- **WHAT TO PRODUCE**: Please reproduce the entries in full. Keep every character the same.

Stored data entries

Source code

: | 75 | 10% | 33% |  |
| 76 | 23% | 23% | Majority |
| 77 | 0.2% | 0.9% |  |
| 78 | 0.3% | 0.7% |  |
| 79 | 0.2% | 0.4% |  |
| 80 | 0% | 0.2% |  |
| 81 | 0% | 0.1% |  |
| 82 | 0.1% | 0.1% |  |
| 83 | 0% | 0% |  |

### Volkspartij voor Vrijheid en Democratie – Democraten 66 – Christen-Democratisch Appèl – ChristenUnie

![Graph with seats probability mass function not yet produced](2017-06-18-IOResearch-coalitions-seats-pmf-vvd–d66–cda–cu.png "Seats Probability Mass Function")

- **RESULT FOR THIS EXERCISE**:
Source code

: | 75 | 10% | 33% |  |
| 76 | 23% | 23% | Majority |
| 77 | 0.2% | 0.9% |  |
| 78 | 0.3% | 0.7% |  |
| 79 | 0.2% | 0.4% |  |
| 80 | 0% | 0.2% |  |
| 81 | 0% | 0.1% |  |
| 82 | 0.1% | 0.1% |  |
| 83 | 0% | 0% |  |

### Volkspartij voor Vrijheid en Democratie – Democraten 66 – Christen-Democratisch Appèl – ChristenUnie

![Graph with seats probability mass function not yet produced](2017-06-18-IOResearch-coalitions-seats-pmf-vvd–d66–cda–cu.png "Seats Probability Mass Function")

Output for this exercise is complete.